**ЗАДАНИЕ A:**
Перескажи, пожалуйста, отрывок о гимназических учителях в трех предложениях.
**ЗАДАНИЕ B:**
Выведи дословно часть отрывка о гимназических учителях, начиная со слов «Помню, каким почтением» и далее до слов «его были запачканы.».

**ОТРЫВОК ТЕКСТА:**
• • • • • • •
Иногда в этой мрачной картине непримиримой враждебности пробивался луч дружественного сотрудничества. Но всегда такое нарушение общего положения заканчивалось возвратом к состоянию войны. Особенно ярким примером были наши отношения к «физику» – Якову Эрнестовичу Винклеру. Казалось, что он интересуется знанием. И мы, ученики, стремились помогать ему в физическом кабинете, в классе родилось соревнование в решении самых трудных задач по геометрии, например, Аппелониевых задач на геометрические построения сложных алгебраических выражений и пр. Когда (сколько помню, это было в октябре 1885 г.) поздно вечером и ночью произошло величественное явление «звёздного дождя», мы побежали к Винклеру на квартиру, чтобы разбудить его и пригласить понаблюдать за этим явлением и облегчить нам его понимание. У Якова Эрнестовича появились среди учеников преданные друзья. В нашем классе таким стал Тимофей Локоть. Это был очень начитанный, вдумчивый, самостоятельный юноша. Винклер приглашал его к себе. Дружба была длительная. Естественно, беседы велись вполне откровенные. Каково же было изумление Локотя, когда он вдруг был вызван к директору. Ему угрожало исключение за чтение Чернышевского и Писарева и за атеистические высказывания в разговорах с Винклером. Глубоко возмущённый Локоть пришел на урок физика. Я помню тяжелую сцену: Локоть перед всем классом поставил Винклеру вопрос: «Вы донесли на меня директору?» – и затем громко и внятно, в упор заявил покрасневшему и смущённому учителю: «Яков Эрнестович, вы – подлец!»
Разумеется, Локоть был исключен из гимназии. Наше же отношение к Винклеру, который, как ни в чём не бывало, остался на своем месте, коренным образом изменилось. Это ярко проявилось в том, что в числе учителей, которым группа сильно выпивших абитуриентов побила окна года два спустя, оказался и прежний «друг» учащихся Я. Э. Винклер.
Помню, каким почтением пользовался сначала молодой талантливый учитель русского языка и словесности Белорусов, автор «Этимологии и синтаксиса русского языка». И как круто изменилось отношение к нему, когда он окончательно обнаружил себя как заурядный член гимназического начальства. То же было и с новым учителем немецкого языка, назначенным после смерти швейцарца Гришота, плохо говорившего по-русски и совершенно бесплодно, в смысле овладения нами немецким языком, ведшего упорную борьбу за дисциплину в классе. У него была привычка постоянно копаться в своих карманах в поисках носового платка. Пока он ходил по классу, ученики успевали мелом, углем, а иногда и чернилами запачкать сзади фалды его фрака, поэтому и руки его были запачканы.
• • • • • • •
**Записи коллекции:**
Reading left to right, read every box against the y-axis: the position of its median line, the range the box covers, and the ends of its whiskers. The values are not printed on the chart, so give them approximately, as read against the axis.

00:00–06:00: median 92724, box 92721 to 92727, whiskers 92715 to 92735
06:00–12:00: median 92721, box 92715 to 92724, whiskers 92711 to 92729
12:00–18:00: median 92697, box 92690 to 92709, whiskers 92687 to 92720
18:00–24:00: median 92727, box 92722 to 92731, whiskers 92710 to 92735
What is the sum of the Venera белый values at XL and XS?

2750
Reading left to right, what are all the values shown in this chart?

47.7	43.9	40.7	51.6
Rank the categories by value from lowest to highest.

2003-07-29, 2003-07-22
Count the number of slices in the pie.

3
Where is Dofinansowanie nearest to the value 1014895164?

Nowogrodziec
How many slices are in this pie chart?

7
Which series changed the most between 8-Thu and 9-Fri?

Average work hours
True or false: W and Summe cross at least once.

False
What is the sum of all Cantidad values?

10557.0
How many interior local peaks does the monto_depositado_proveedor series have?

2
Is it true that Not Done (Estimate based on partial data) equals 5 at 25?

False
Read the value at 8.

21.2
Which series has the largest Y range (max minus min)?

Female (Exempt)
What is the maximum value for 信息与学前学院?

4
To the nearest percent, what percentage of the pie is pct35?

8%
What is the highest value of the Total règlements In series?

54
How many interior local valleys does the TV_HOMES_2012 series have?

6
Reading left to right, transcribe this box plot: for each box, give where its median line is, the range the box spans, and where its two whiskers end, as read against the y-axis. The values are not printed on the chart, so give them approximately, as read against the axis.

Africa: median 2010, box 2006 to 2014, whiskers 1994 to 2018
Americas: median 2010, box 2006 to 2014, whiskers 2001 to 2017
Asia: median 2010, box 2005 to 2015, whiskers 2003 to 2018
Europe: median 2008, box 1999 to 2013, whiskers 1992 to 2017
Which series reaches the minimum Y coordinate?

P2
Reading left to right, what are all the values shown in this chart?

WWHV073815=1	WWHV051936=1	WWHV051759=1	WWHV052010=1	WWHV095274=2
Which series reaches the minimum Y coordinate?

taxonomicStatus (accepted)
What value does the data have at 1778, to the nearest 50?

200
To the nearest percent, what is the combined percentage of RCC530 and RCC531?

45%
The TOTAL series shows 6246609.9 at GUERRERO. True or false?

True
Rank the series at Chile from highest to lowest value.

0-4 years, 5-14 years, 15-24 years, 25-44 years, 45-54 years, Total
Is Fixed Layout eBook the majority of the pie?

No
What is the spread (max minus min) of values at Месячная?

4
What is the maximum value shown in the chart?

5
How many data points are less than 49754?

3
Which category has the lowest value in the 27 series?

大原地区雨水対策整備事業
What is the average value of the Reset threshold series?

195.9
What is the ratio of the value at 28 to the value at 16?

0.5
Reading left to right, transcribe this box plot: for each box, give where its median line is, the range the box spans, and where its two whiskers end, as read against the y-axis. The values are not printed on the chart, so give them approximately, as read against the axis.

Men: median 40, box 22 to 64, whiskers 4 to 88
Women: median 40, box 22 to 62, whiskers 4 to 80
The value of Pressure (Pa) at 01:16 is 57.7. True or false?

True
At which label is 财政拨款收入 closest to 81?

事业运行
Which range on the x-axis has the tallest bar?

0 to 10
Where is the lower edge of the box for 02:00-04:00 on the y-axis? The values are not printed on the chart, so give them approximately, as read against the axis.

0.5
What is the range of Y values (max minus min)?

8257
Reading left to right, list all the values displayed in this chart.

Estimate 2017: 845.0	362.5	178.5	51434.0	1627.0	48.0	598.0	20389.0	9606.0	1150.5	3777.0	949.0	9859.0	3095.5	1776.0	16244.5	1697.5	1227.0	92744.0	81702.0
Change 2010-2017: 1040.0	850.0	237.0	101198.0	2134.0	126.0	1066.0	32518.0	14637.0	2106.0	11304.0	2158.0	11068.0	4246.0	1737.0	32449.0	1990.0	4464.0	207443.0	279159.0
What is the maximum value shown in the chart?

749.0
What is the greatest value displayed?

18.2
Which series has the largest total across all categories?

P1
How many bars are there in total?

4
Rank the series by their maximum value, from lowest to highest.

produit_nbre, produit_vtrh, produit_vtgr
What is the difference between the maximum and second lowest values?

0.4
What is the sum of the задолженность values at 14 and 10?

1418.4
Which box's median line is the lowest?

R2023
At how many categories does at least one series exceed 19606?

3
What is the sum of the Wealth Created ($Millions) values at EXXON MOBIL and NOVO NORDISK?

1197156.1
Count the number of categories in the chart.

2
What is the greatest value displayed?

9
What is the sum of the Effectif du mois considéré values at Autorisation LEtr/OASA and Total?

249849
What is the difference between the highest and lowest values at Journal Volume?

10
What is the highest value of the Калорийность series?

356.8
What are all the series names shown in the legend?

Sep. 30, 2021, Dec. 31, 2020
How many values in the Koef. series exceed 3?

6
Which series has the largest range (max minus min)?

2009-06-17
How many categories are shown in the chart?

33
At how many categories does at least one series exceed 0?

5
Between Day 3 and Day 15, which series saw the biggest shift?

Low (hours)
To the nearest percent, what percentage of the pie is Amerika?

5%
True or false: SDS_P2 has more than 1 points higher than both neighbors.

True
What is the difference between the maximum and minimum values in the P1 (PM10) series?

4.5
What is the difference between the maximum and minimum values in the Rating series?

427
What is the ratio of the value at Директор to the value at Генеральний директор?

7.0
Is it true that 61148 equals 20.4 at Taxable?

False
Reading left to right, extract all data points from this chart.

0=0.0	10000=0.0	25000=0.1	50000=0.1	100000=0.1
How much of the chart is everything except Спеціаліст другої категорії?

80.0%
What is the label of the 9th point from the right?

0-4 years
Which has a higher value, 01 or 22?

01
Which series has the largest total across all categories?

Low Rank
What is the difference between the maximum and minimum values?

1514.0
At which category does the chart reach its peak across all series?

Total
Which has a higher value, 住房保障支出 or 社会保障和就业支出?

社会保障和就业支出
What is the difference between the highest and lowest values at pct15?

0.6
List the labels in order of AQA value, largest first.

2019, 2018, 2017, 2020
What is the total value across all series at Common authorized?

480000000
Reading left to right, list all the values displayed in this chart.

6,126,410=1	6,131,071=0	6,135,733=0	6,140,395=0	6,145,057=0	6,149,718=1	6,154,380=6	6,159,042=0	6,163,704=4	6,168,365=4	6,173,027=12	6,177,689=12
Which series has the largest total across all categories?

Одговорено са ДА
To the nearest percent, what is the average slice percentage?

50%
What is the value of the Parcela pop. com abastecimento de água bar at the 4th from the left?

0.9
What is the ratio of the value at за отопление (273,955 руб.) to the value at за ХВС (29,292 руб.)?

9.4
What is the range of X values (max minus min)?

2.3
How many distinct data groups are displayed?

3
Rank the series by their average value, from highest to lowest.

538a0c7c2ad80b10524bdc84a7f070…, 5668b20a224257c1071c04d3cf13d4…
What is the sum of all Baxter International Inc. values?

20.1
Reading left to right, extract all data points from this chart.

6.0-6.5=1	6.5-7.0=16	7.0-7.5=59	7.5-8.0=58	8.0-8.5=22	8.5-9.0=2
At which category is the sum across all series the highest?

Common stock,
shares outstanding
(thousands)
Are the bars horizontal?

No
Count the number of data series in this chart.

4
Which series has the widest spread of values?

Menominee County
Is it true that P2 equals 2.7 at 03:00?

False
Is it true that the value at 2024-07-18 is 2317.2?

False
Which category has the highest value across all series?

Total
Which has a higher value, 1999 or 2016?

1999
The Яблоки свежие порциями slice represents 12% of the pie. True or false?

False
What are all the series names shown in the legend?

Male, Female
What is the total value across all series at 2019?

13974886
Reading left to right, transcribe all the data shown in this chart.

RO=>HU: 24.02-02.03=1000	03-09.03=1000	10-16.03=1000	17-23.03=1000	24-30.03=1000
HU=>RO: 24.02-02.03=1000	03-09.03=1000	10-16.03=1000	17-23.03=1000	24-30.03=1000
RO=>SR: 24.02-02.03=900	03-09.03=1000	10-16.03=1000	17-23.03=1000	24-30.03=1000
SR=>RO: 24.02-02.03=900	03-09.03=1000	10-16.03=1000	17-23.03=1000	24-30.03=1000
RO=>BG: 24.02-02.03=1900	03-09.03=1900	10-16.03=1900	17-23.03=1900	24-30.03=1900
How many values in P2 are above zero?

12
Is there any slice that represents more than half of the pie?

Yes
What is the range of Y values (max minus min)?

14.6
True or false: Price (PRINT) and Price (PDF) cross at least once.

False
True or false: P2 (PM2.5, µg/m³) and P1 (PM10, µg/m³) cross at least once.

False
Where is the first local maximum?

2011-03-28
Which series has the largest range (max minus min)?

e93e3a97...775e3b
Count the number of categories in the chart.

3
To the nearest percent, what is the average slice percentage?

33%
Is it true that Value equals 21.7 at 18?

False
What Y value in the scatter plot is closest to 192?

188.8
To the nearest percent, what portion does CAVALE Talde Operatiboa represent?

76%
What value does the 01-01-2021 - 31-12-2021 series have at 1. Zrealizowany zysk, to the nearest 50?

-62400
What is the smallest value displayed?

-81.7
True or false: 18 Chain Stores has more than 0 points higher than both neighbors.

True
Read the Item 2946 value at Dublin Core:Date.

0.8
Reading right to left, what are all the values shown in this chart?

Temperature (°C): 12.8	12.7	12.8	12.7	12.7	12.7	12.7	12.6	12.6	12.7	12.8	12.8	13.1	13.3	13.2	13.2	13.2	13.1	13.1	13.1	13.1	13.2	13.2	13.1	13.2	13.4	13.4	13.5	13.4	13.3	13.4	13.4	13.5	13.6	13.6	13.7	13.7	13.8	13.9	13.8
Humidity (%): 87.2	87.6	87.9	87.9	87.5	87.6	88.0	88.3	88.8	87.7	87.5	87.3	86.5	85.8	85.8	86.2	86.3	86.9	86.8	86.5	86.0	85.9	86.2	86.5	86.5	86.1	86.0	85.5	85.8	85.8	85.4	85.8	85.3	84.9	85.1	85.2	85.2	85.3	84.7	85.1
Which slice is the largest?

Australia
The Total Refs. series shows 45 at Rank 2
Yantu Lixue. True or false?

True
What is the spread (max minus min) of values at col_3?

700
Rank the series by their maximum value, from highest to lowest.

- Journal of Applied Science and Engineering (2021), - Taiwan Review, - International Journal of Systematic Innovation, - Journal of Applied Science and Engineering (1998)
• • • • • • •
**РЕШЕНИЕ A:**
Поначалу ученики тянулись к учителю физики Якову Эрнестовичу Винклеру: помогали ему в физическом кабинете, состязались в решении трудных задач и даже ночью бегали будить его, чтобы вместе наблюдать «звёздный дождь». Однако после того как директору стало известно о чтении Чернышевского и Писарева и атеистических высказываниях, которые Тимофей Локоть позволял себе в беседах с Винклером, Локоть при всем классе назвал учителя подлецом и был исключен из гимназии, а отношение учеников к Винклеру коренным образом изменилось. Так же круто переменилось отношение к учителю словесности Белорусову и к новому учителю немецкого языка.

**РЕШЕНИЕ B:**
Помню, каким почтением пользовался сначала молодой талантливый учитель русского языка и словесности Белорусов, автор «Этимологии и синтаксиса русского языка». И как круто изменилось отношение к нему, когда он окончательно обнаружил себя как заурядный член гимназического начальства. То же было и с новым учителем немецкого языка, назначенным после смерти швейцарца Гришота, плохо говорившего по-русски и совершенно бесплодно, в смысле овладения нами немецким языком, ведшего упорную борьбу за дисциплину в классе. У него была привычка постоянно копаться в своих карманах в поисках носового платка. Пока он ходил по классу, ученики успевали мелом, углем, а иногда и чернилами запачкать сзади фалды его фрака, поэтому и руки его были запачканы.